## REQUIRED WORK
Which of the lines below contain the string "down"? Copy each one.
--- DATA FOR REVIEW Enclosed Below ---
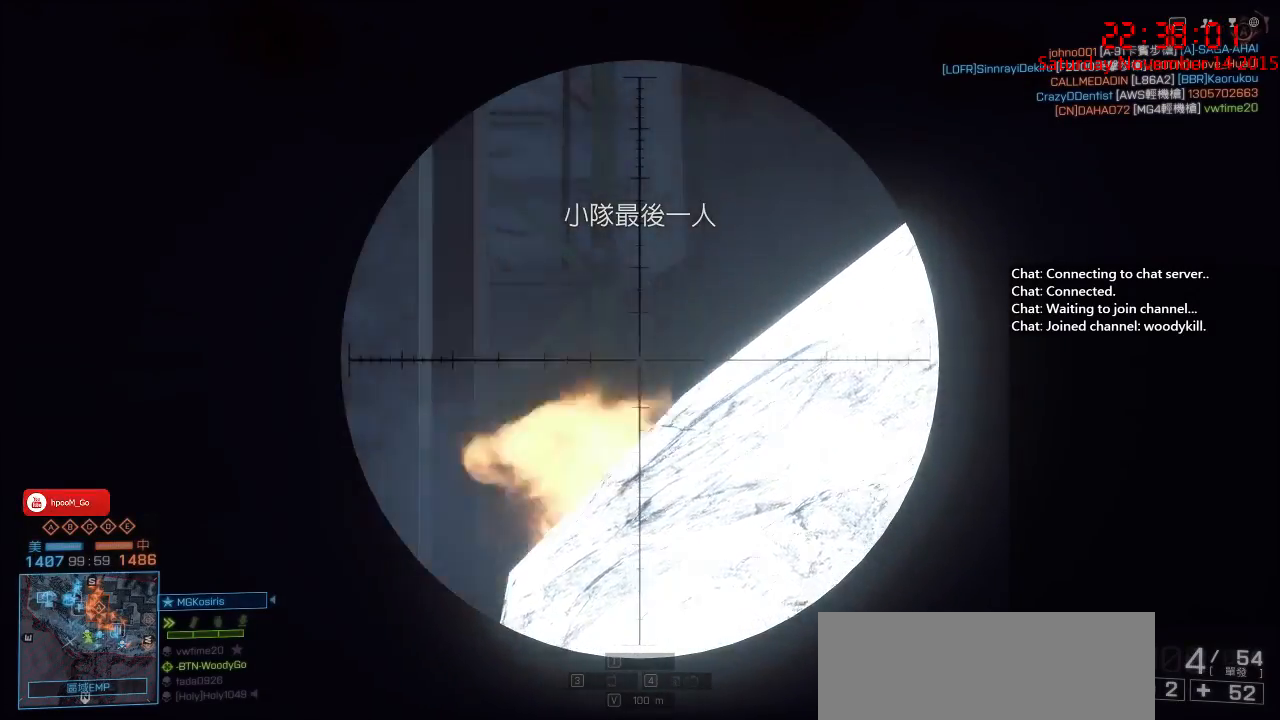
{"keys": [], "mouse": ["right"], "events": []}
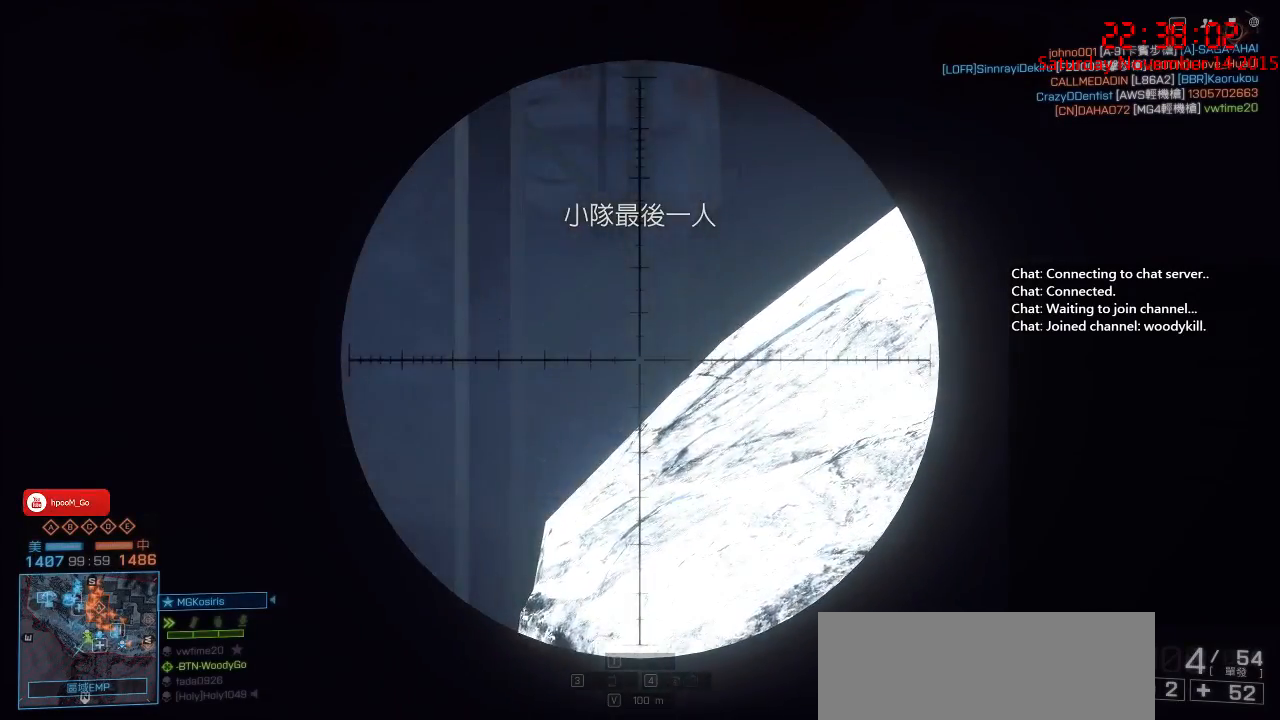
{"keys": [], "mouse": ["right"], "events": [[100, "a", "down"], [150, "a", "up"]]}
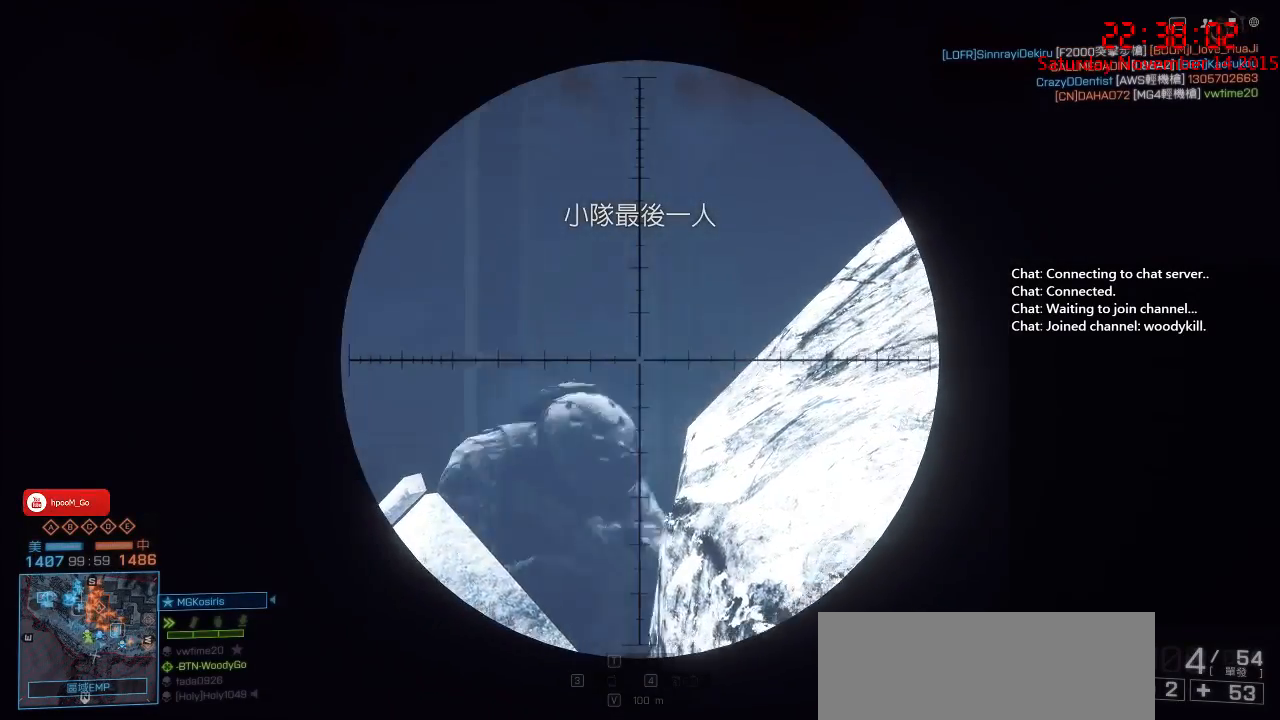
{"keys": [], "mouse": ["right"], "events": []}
--- End of Enclosed DATA FOR REVIEW ---
--- DATA FOR REVIEW Enclosed Below ---
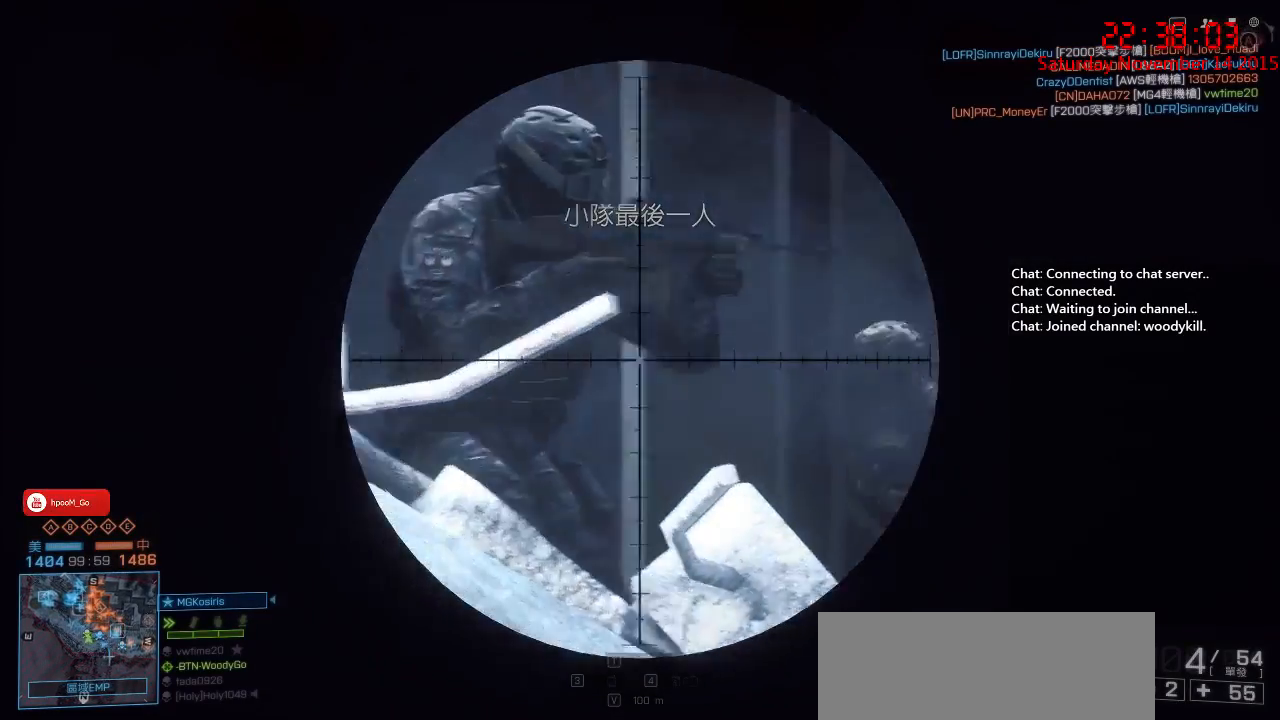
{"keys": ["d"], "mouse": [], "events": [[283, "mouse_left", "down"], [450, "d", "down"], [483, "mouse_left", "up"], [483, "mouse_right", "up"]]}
--- End of Enclosed DATA FOR REVIEW ---
## RESULT
{"keys": [], "mouse": ["right"], "events": [[100, "a", "down"], [150, "a", "up"]]}
{"keys": ["d"], "mouse": [], "events": [[283, "mouse_left", "down"], [450, "d", "down"], [483, "mouse_left", "up"], [483, "mouse_right", "up"]]}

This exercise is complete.